Nicole Murray-Ramirez, chair of the city’s Human Relations Commission, proposed the wall in 2004. “… Those faces, those lives, of those present and gone, they must never ever be forgotten,” he said. “[They] paved the way, built the bridges and brought us all to where we are today as a community.”
Located in The Center’s auditorium, the Wall of Honor features plaques with pictures, bios, and summaries of accomplishments of inducted community members or allies. Including the new additions, the wall honors 42 people.
Nearly 200 people attended the induction, which was hosted by Bob Nelson, chair of The Center’s board, and emceed by Sen. Christine Kehoe and San Diego City District Attorney Bonnie Dumanis.
Acheson was an early investor and later a partner in Update, a newspaper in the GLBT community, and was involved with the Greater San Diego Business Association (GSDBA), Being Alive-San Diego and the San Diego Zoological Society. In 1984, he helped start San Diego AIDS Project. Nelson accepted the honor on Acheson’s behalf.
Baza has served as executive director and administrator of the County of San Diego’s Public Arts Advisory Council, Community Arts of San Diego, California Pacific Theater, Sushi Performance and Visual Art, and the Centro Cultural de La Raza. He is also the vice president of the San Diego Democratic Club.
Clark was an openly gay Republican who served in various boards and commissions and participated in hundreds of fundraisers for HIV/AIDS awareness and other charities. He was a board member of the Log Cabin Republicans from 1984 to 1994 and served as chapter president in 1995. Kevin Beiser accepted the honor on Clark’s behalf.
Jackson is the executive director of Karibu: Center for Social Support and Education. Jackson has spent more than 25 years working in the fields of substance abuse and HIV/AIDS services.
“Initially her HIV/AIDS work focused on prevention, but as she watched the African American community increasingly devastated by substance abuse and HIV, she began to focus on the African-American and LGBT communities,” Dumanis said.
Murphy is a founding member of The Center, a founding member of the San Diego Democratic Club, a founding member of Lambda Archives and a founding member of the San Diego AIDS Foundation. He has also served as a board member, treasurer, member of the senior outreach team and member of the senior housing task force at The Center.
Stiriti is a founding member of the Greater San Diego Business Association (GSDBA) and has been a supporter of and donor to many GLBT and HIV/AIDS organizations. Frank Stiriti has been closely involved in the San Diego LGBT community for decades. “Active in HIV/AIDS fundraising and in raising awareness from the early days of the epidemic, he continues to be an active proponent of HIV/AIDS prevention measures,” Dumanis said.
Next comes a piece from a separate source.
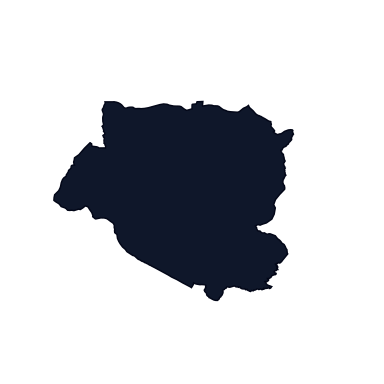 Gura Vaii, Bacau, Romania, rotated 145°
{"feature_id": "2599482B95523815467969", "entity_name": "Gura Vaii", "entity_type": "district", "adm_level": 2, "iso_a3": "ROU", "parent_name": "Romania", "parent_adm1": "Bacau", "projection": "natural_earth1", "projection_center": [26.849, 46.295], "detail": "fine", "context": "isolated", "style": "filled", "palette": "ink", "viewbox_px": 384, "rotation_deg": 145, "n_neighbors": 0, "source": "geoboundaries", "source_scale": "gbopen_adm2", "svg_char_len": 5909}
<svg xmlns="http://www.w3.org/2000/svg" viewBox="0 0 384 384"><g transform="rotate(145 192 192)"><path d="M306.1,268.5L308.4,266.3L309.1,265.3L309.8,264.6L309.9,264.2L309.2,262.1L307.8,258.9L307.6,257.8L307.5,255.1L305.2,251.9L304.7,250.8L304.3,248.4L302.9,247.2L300.9,246.0L299.4,244.5L294.7,243.0L293.5,241.7L290.5,241.6L287.3,241.8L286.0,240.0L285.7,238.9L285.9,236.6L285.9,232.6L286.7,229.5L287.5,228.7L286.6,225.5L285.9,225.0L281.5,223.1L278.8,221.1L277.2,219.3L276.5,217.7L275.6,214.8L274.6,212.2L274.5,211.6L274.5,210.6L274.8,209.2L276.1,207.5L276.5,206.2L277.1,205.2L277.6,204.8L278.6,203.0L277.8,200.3L279.7,196.6L280.3,193.5L280.5,190.8L280.4,186.8L280.2,186.0L280.0,185.2L279.5,183.2L279.5,180.6L279.4,180.2L276.9,174.0L276.5,173.7L275.7,172.4L274.7,167.9L273.6,166.1L272.8,164.1L271.3,162.2L271.5,161.9L271.2,161.2L270.7,160.9L270.5,160.2L269.2,157.9L268.8,156.7L267.7,155.1L267.7,154.8L265.8,151.2L259.0,137.6L257.5,134.1L254.6,129.0L251.4,122.2L251.1,121.7L247.7,115.1L247.3,114.0L244.9,115.0L243.9,115.6L242.8,116.7L242.1,115.2L241.0,113.9L238.6,111.5L237.5,110.9L235.3,109.2L234.3,108.0L234.4,107.2L235.5,106.3L235.5,105.7L237.9,104.8L238.4,104.2L238.4,103.5L238.6,103.1L238.2,101.1L239.0,98.9L238.9,97.8L238.2,96.9L238.6,95.8L238.5,95.5L237.8,94.8L237.5,93.8L236.0,91.0L234.6,89.5L233.1,88.5L232.5,88.9L231.7,88.7L230.9,89.0L229.8,89.9L228.8,89.6L227.7,90.1L226.9,90.2L225.1,91.2L223.8,92.4L223.8,93.2L222.7,93.9L221.6,93.7L220.1,94.0L219.1,93.7L218.1,94.2L217.7,94.2L217.1,93.9L216.2,92.7L215.1,92.1L211.4,90.9L210.6,89.9L210.4,89.1L209.9,88.7L208.8,88.1L208.8,87.4L207.6,86.9L207.1,86.5L207.1,85.7L207.3,85.6L207.2,85.4L206.5,84.0L205.2,82.9L204.4,82.7L204.2,82.5L204.3,81.6L203.9,80.9L202.7,80.7L202.7,79.4L202.1,78.7L201.9,78.0L201.0,76.9L199.7,77.2L198.9,76.3L198.4,75.9L197.3,76.2L197.0,75.7L196.1,75.4L194.1,75.3L193.3,73.9L192.5,73.5L192.1,73.5L191.4,73.2L191.0,72.2L190.6,71.8L190.3,71.7L189.2,71.9L189.4,71.7L189.2,71.3L188.8,71.2L188.7,71.4L187.2,70.9L185.6,70.0L183.3,69.3L183.2,69.0L183.7,68.5L183.3,68.3L182.2,68.3L181.5,68.7L181.0,68.8L182.2,70.6L183.3,71.8L183.2,72.2L183.8,73.0L183.7,73.8L183.9,74.5L183.7,74.9L183.5,75.7L183.7,75.8L183.7,76.8L183.3,76.7L182.5,75.7L181.8,75.6L181.6,75.8L180.3,75.6L179.7,76.0L179.9,76.9L179.5,76.7L179.4,76.9L179.5,77.7L178.4,77.0L176.5,76.8L175.3,77.2L175.2,77.5L174.7,77.8L173.3,77.3L172.2,77.4L171.9,77.2L171.8,76.8L171.5,76.6L170.4,76.5L170.0,76.8L170.2,77.1L170.0,77.4L170.3,77.6L170.3,78.5L170.6,79.1L170.4,79.7L169.6,80.0L169.1,79.8L168.9,79.9L168.5,79.5L167.5,79.4L167.0,80.2L166.2,79.5L166.1,80.9L165.3,80.9L165.1,81.4L164.9,81.4L164.8,81.7L165.6,81.9L165.1,82.0L165.5,82.4L165.8,83.1L165.7,82.9L164.9,82.7L164.3,83.2L164.4,83.5L165.1,84.1L165.1,85.1L163.0,84.8L162.8,84.5L161.4,84.5L161.2,83.7L160.4,83.4L160.0,83.4L159.6,83.8L158.8,83.5L157.2,84.1L149.1,86.4L149.1,87.2L147.3,90.4L147.4,91.7L146.9,93.9L146.7,96.1L147.8,99.0L147.6,100.3L147.9,102.4L148.7,104.7L148.9,108.4L151.9,112.8L152.9,113.6L154.4,114.1L155.1,114.8L156.1,117.0L157.7,117.8L158.5,119.4L158.7,121.0L160.1,122.1L160.3,122.7L160.3,123.8L160.0,125.1L159.6,125.6L159.6,127.8L156.8,127.6L155.2,125.8L152.9,125.3L148.7,124.0L142.2,124.0L137.4,126.7L132.9,131.2L132.4,134.8L128.0,137.9L121.7,139.7L114.6,141.1L113.7,142.1L112.7,144.2L112.8,145.6L112.3,147.4L111.4,148.7L109.5,150.5L109.2,150.2L107.2,151.4L106.0,151.9L105.5,151.9L105.4,152.4L105.6,153.5L104.8,154.0L104.6,155.1L104.3,155.7L103.7,156.2L103.4,157.4L101.9,158.1L102.1,158.7L101.5,159.5L101.5,160.9L100.9,162.4L100.3,163.1L99.5,163.2L99.4,163.6L98.2,163.8L98.0,164.0L97.8,164.8L97.9,165.3L97.4,166.2L97.4,166.7L96.9,167.2L97.0,167.9L96.4,168.5L96.3,169.3L95.8,169.9L95.7,170.3L95.6,170.8L95.9,171.3L96.2,172.2L95.8,172.9L95.7,173.3L95.9,173.9L95.7,174.8L95.1,175.2L94.4,174.8L92.3,175.9L91.3,176.1L88.8,175.6L87.3,176.1L85.5,176.1L84.3,177.0L82.9,177.1L80.5,177.7L80.1,178.1L79.8,179.2L79.4,179.2L78.6,180.0L77.4,180.4L77.3,181.0L76.1,181.0L76.2,181.6L75.4,182.0L75.5,183.3L75.3,183.8L75.0,184.1L74.3,184.2L74.1,184.7L74.2,185.3L75.4,186.4L77.6,187.6L81.5,188.6L84.3,188.5L86.2,188.8L86.7,189.2L88.8,189.9L89.4,190.4L89.7,191.1L90.7,193.4L90.9,194.3L90.9,194.5L89.7,194.4L89.3,194.7L89.3,196.3L89.7,199.7L89.8,200.1L89.3,201.1L88.3,201.8L87.4,204.1L87.1,204.5L88.5,206.1L90.5,210.8L91.3,211.9L91.2,212.3L91.7,213.0L92.1,214.2L92.5,214.7L93.3,216.1L93.6,216.1L94.2,217.5L94.4,217.6L95.0,219.6L95.4,223.6L96.5,228.3L96.1,230.5L98.3,230.4L101.9,231.1L107.0,230.7L108.2,230.9L109.2,231.4L114.3,235.5L116.7,237.8L117.5,239.2L119.1,241.4L119.7,242.9L120.9,246.7L121.8,247.9L124.9,250.2L125.9,251.6L128.4,253.6L134.0,256.3L133.5,257.2L131.2,259.9L136.1,263.0L137.6,261.9L138.1,261.8L141.4,263.6L141.9,263.4L144.3,260.1L148.5,261.5L149.7,262.1L150.8,264.4L152.0,268.2L153.1,269.5L157.6,272.8L160.8,276.1L162.0,278.0L164.8,280.4L168.2,282.0L179.6,286.1L183.0,287.7L185.9,289.4L187.3,290.6L190.0,292.4L191.0,293.2L191.7,295.1L192.5,295.9L194.3,297.1L195.9,297.9L197.3,298.2L198.7,299.0L199.3,300.1L199.7,303.8L200.3,305.6L201.2,307.3L202.4,308.9L203.9,310.4L211.6,315.7L211.9,314.8L212.6,314.2L214.5,313.3L214.7,313.0L216.7,311.6L218.0,311.2L218.7,310.2L219.6,306.8L220.2,306.0L222.0,304.6L222.8,303.6L224.6,300.8L225.4,298.6L225.9,297.9L226.4,297.5L227.9,297.4L227.8,297.0L229.0,293.0L229.7,292.4L229.5,290.9L230.1,289.5L230.5,289.2L231.3,289.4L232.5,289.4L233.0,287.6L232.5,286.9L234.7,284.5L235.3,283.3L236.1,282.4L235.8,281.8L235.9,281.1L236.2,280.6L236.4,279.1L237.6,277.7L242.8,281.3L243.5,282.8L244.2,283.7L247.7,286.9L246.6,289.2L247.1,289.9L247.0,290.4L247.3,290.8L255.0,289.5L263.2,287.4L268.6,287.4L270.2,285.7L271.8,284.4L272.7,282.3L272.8,281.6L273.2,281.9L275.3,282.7L276.0,282.5L277.6,280.8L280.6,280.5L281.9,279.4L285.1,278.1L285.8,277.3L286.3,277.1L288.8,277.1L290.8,276.5L293.7,274.6L296.5,271.9L297.7,271.0L300.4,269.5L306.1,268.5Z" fill="#0f172a" stroke="#020617" stroke-width="1.5"/></g></svg>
The honorees were thankful for the recognition.
“It was a wonderful experience, particularly for my family,” Baza said. “You know sometimes our families don’t know all of what we do in our lives, particularly those of us who are LGBT, and I am happy my family was there to experience that.”
Before honoring the new inductees, Dumanis surprised Murray-Ramirez with a separate honor for his longtime service in the local community – and a fake arrest warrant for Murray-Ramirez’s often-flamboyant means of dress.
“For going above and beyond the call of duty,” Dumanis said, holding up pictures of Murray-Ramirez for the audience to see, before presenting him with a certificate of recognition, “as well as violating the standards of good taste from time to time.”